Written problem 1: Duplicate the wording of the blog post verbatim, covering everything from "There are times" down to "again and again.".

** BEGIN Reading passage **

Friday, May 25, 2007

The Last Days

There are times when you wake up and feel that you can do nothing right, and you just want to return to your sleep and dream away the rest of the day, without having to think and make the right decisions all the time, just the way we like it. There are days when you wake up and you ask yourself what's the point of getting up and subjecting yourself to the same old things again and again.

But for the past 6 months, despite the incredibly early get up timing of 5.45 am (Okay. I know what you are going to say. You do that everyday, and you've been doing that for the past (insert double digit) years. But no other job I could have picked requires this!) after shaking off the initial lethargy, there's a sense of purpose to the day, and more than that, a sense of meaning in life that is very hard to come by.

** END Reading passage **
** BEGIN Records for the task **

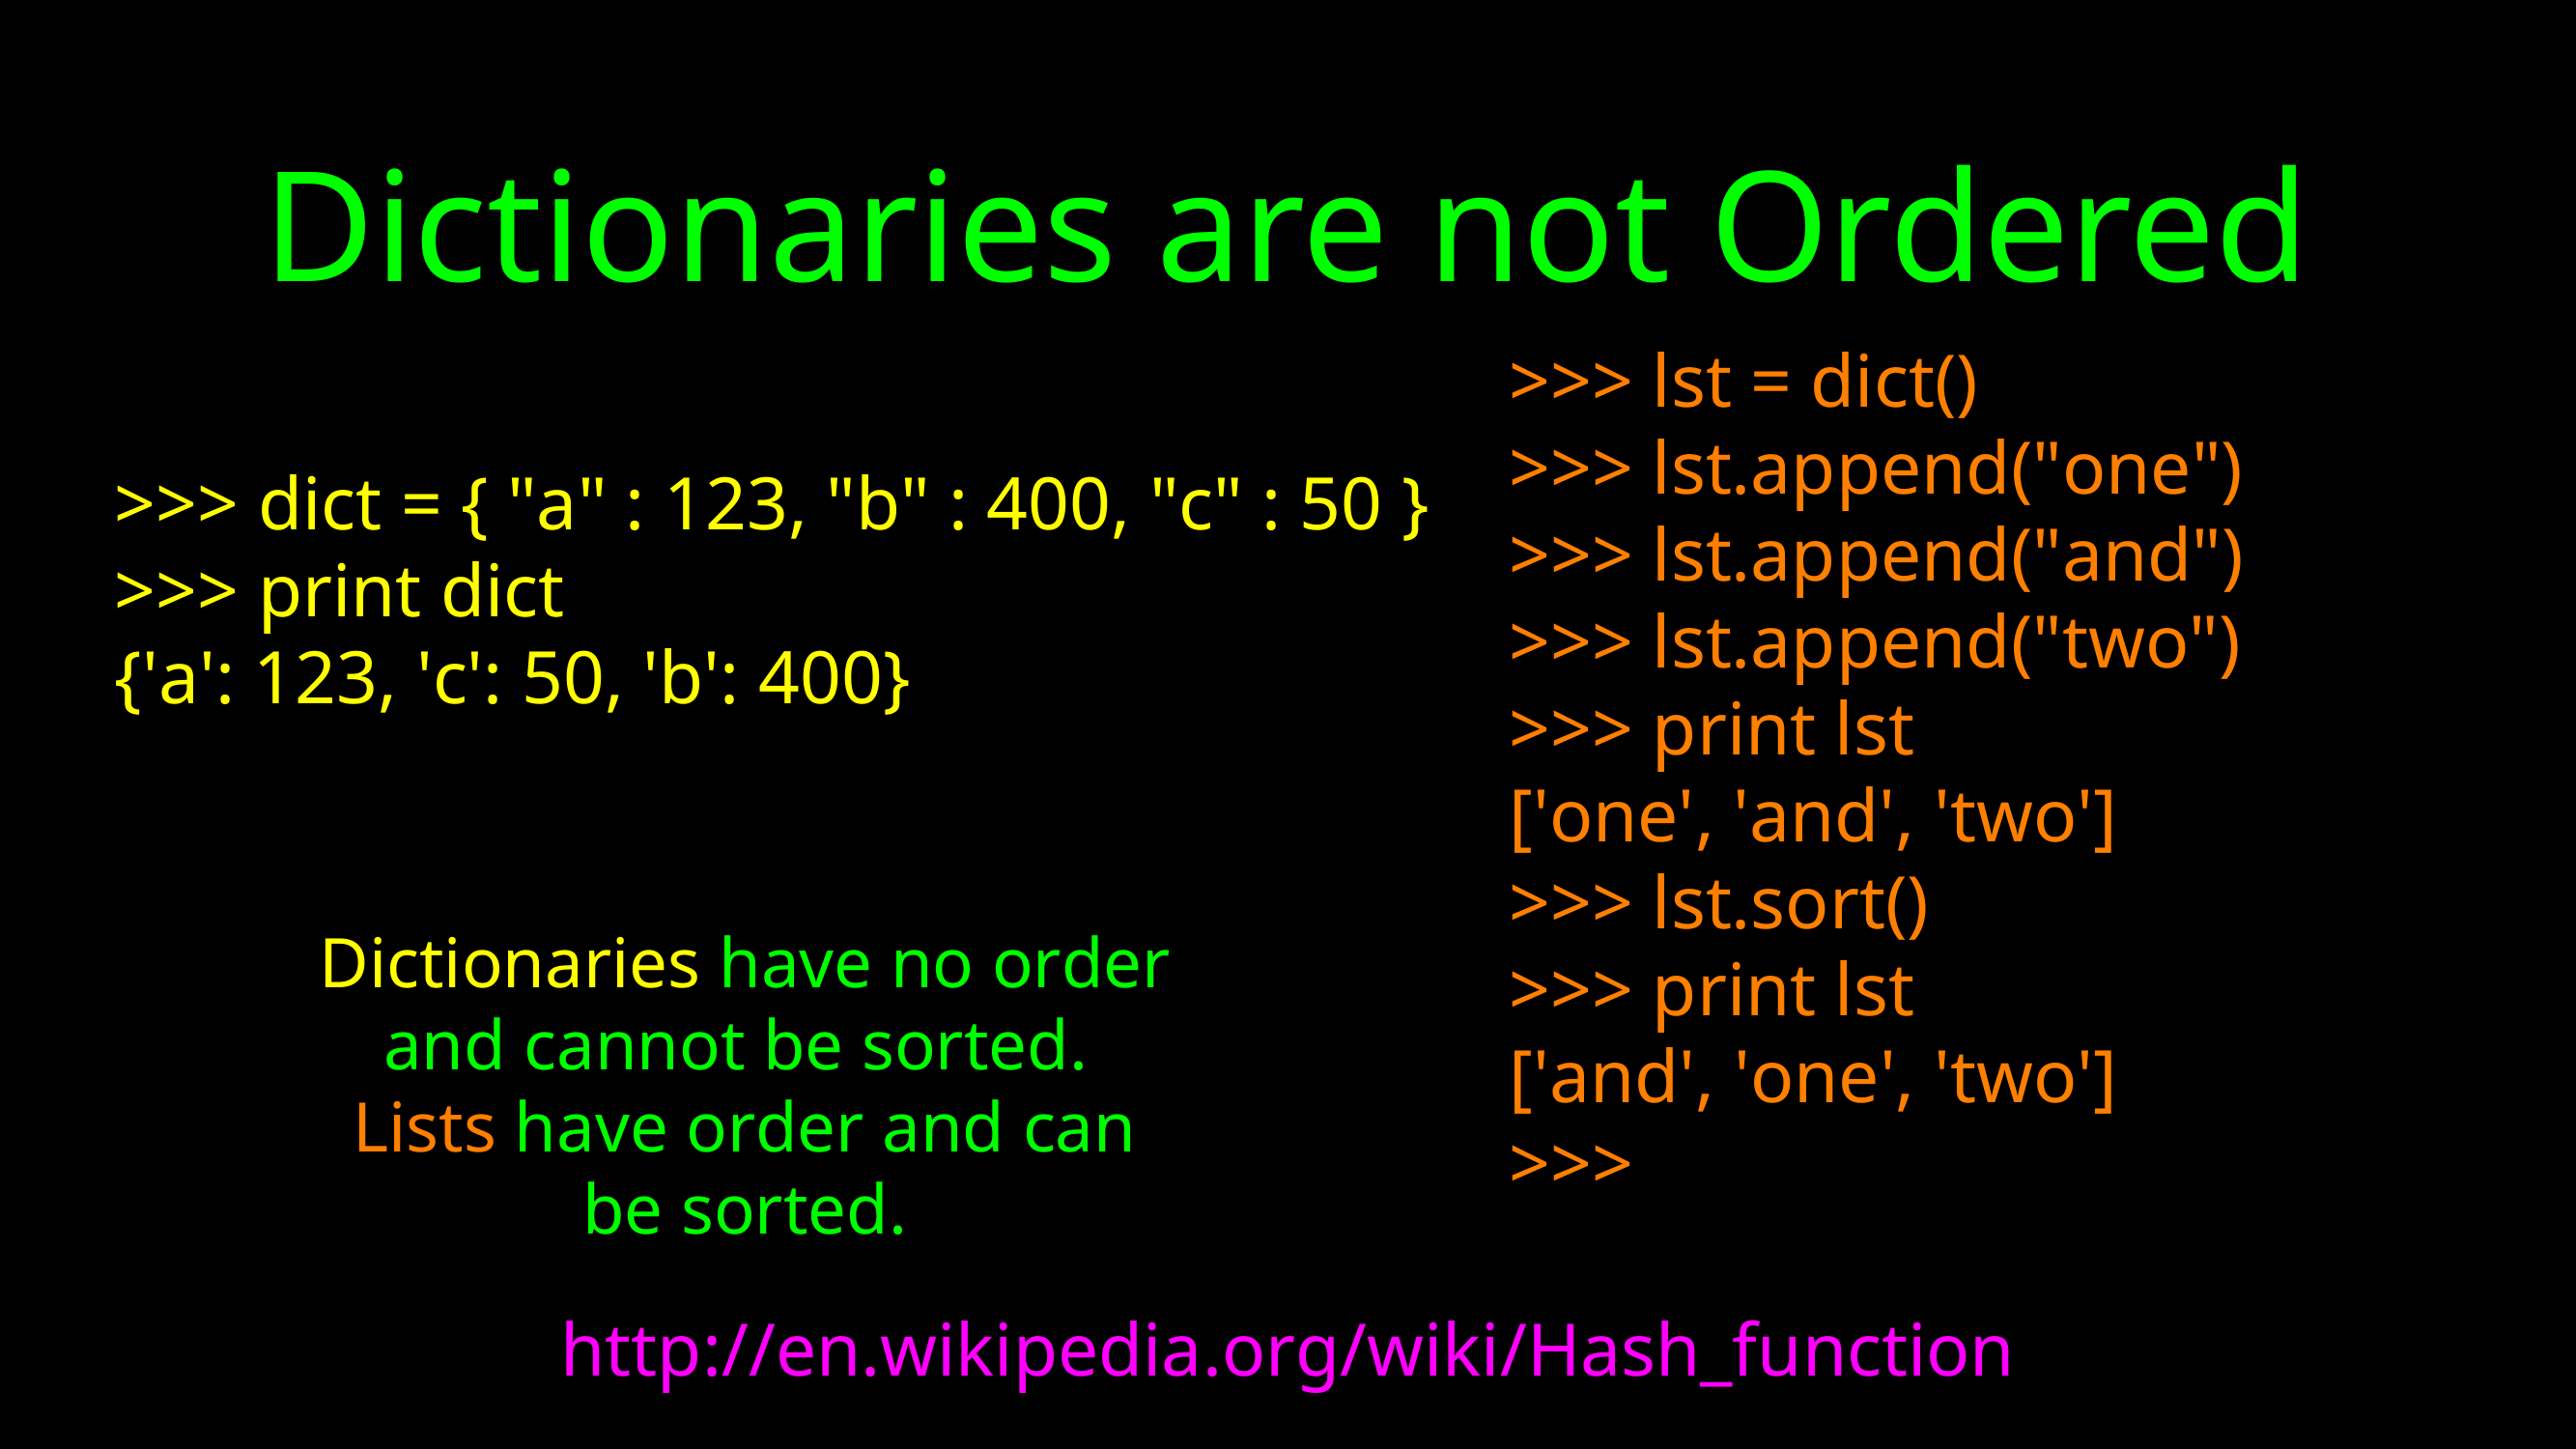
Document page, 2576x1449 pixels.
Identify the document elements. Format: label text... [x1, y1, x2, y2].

text_box http://en.wikipedia.org/wiki/Hash_function [560, 1303, 2016, 1391]
text_box >>> dict = { "a" : 123, "b" : 400, "c" : 50 } >>> print dict {'a': 123, 'c': 50, 'b': 400} [114, 457, 1431, 719]
title Dictionaries are not Ordered [183, 38, 2392, 403]
text_box >>> lst = dict() >>> lst.append("one") >>> lst.append("and") >>> lst.append("two") >>> print lst ['one', 'and', 'two'] >>> lst.sort() >>> print lst ['and', 'one', 'two'] >>> [1509, 351, 2288, 1275]
text_box Dictionaries have no order and cannot be sorted. Lists have order and can be sorted. [313, 910, 1177, 1258]
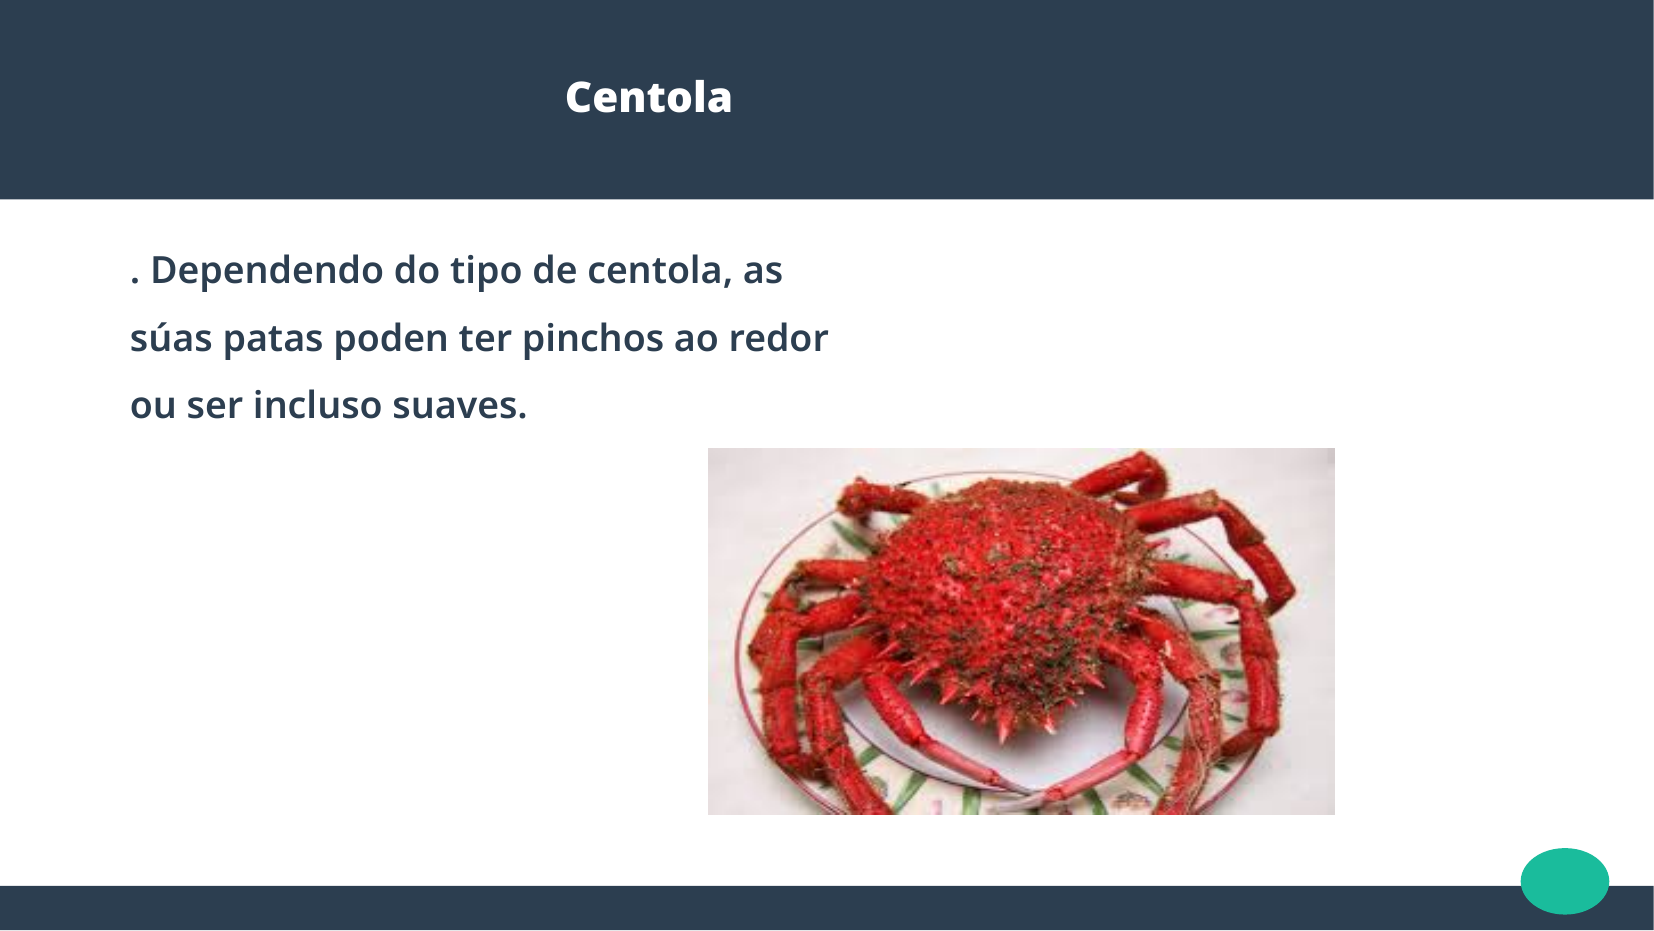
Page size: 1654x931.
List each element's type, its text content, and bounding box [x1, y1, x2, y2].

list . Dependendo do tipo de centola, as súas patas poden ter pinchos ao redor ou ser incluso suaves. [59, 243, 1595, 864]
picture [708, 448, 1335, 815]
title Centola [59, 37, 1595, 155]
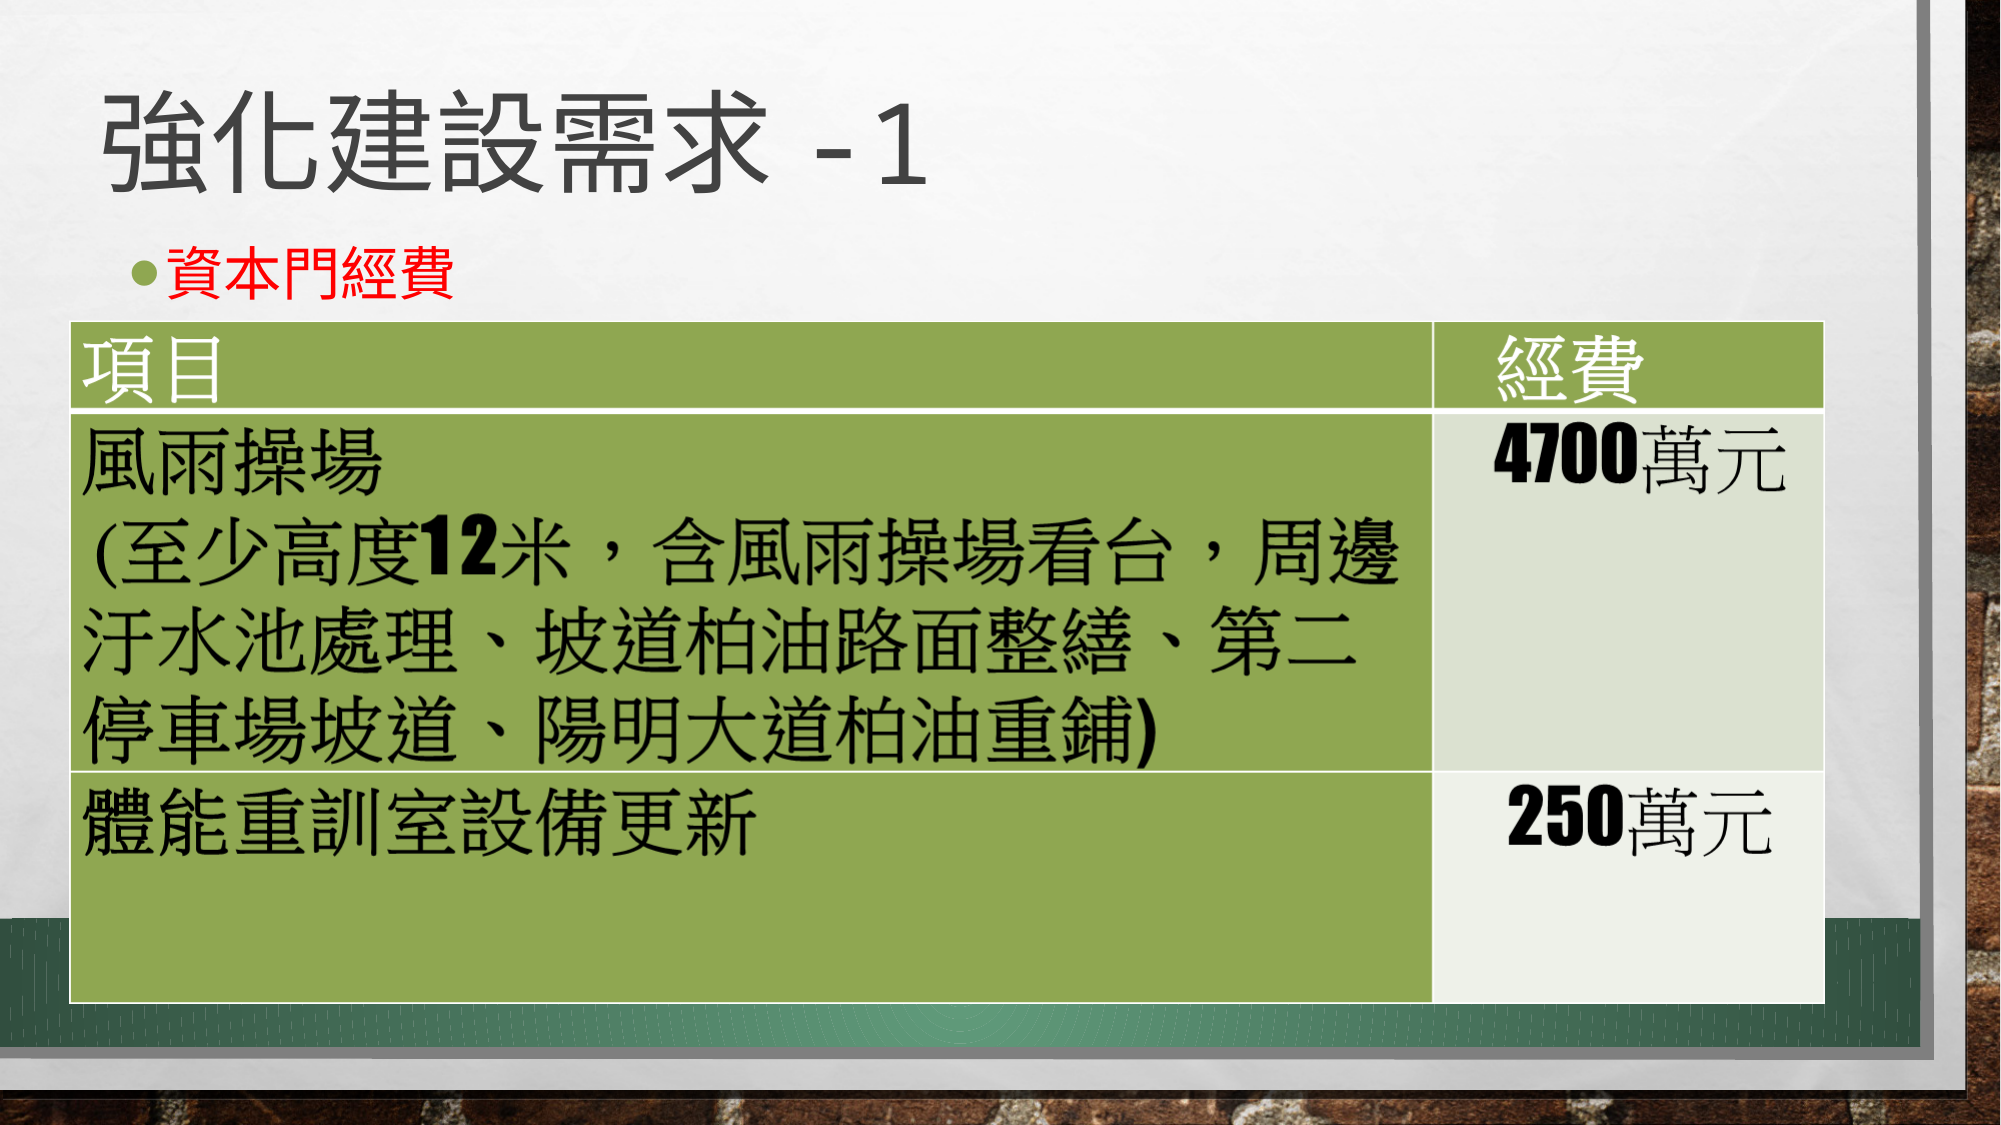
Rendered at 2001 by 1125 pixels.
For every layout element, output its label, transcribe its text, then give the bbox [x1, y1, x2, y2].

list 資本門經費 [113, 215, 948, 337]
title 強化建設需求-1 [83, 53, 1789, 244]
picture [69, 297, 1825, 1004]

** END Records for the task **

Written problem 2: Set down the lines of the rows word for word, covering everything from the line containing "Rendered at 2001 by 1125 pixels." down to the end of the rows.

Written solution 1:
There are times when you wake up and feel that you can do nothing right, and you just want to return to your sleep and dream away the rest of the day, without having to think and make the right decisions all the time, just the way we like it. There are days when you wake up and you ask yourself what's the point of getting up and subjecting yourself to the same old things again and again.

Written solution 2:
Rendered at 2001 by 1125 pixels.
For every layout element, output its label, transcribe its text, then give the bbox [x1, y1, x2, y2].

list 資本門經費 [113, 215, 948, 337]
title 強化建設需求-1 [83, 53, 1789, 244]
picture [69, 297, 1825, 1004]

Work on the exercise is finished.